* **Task description**
Show each line of the data below that contains the string "lens".
........
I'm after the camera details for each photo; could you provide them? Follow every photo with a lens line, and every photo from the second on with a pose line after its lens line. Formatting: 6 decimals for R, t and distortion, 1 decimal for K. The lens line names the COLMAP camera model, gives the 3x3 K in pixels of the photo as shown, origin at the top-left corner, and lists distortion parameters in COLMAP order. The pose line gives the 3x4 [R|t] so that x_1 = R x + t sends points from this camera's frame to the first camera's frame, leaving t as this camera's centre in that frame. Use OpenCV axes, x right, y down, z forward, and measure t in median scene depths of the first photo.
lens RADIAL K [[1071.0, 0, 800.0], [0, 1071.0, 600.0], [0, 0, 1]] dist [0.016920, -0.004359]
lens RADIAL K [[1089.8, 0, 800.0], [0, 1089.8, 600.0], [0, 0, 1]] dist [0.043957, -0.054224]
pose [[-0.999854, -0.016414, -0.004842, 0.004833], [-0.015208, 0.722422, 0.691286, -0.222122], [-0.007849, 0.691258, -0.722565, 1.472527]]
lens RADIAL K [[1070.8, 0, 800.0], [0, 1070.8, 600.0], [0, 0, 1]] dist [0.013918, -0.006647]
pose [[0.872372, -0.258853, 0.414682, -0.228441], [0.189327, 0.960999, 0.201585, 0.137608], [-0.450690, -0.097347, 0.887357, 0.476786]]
........
* **Solution for this exercise**
I'm after the camera details for each photo; could you provide them? Follow every photo with a lens line, and every photo from the second on with a pose line after its lens line. Formatting: 6 decimals for R, t and distortion, 1 decimal for K. The lens line names the COLMAP camera model, gives the 3x3 K in pixels of the photo as shown, origin at the top-left corner, and lists distortion parameters in COLMAP order. The pose line gives the 3x4 [R|t] so that x_1 = R x + t sends points from this camera's frame to the first camera's frame, leaving t as this camera's centre in that frame. Use OpenCV axes, x right, y down, z forward, and measure t in median scene depths of the first photo.
lens RADIAL K [[1071.0, 0, 800.0], [0, 1071.0, 600.0], [0, 0, 1]] dist [0.016920, -0.004359]
lens RADIAL K [[1089.8, 0, 800.0], [0, 1089.8, 600.0], [0, 0, 1]] dist [0.043957, -0.054224]
lens RADIAL K [[1070.8, 0, 800.0], [0, 1070.8, 600.0], [0, 0, 1]] dist [0.013918, -0.006647]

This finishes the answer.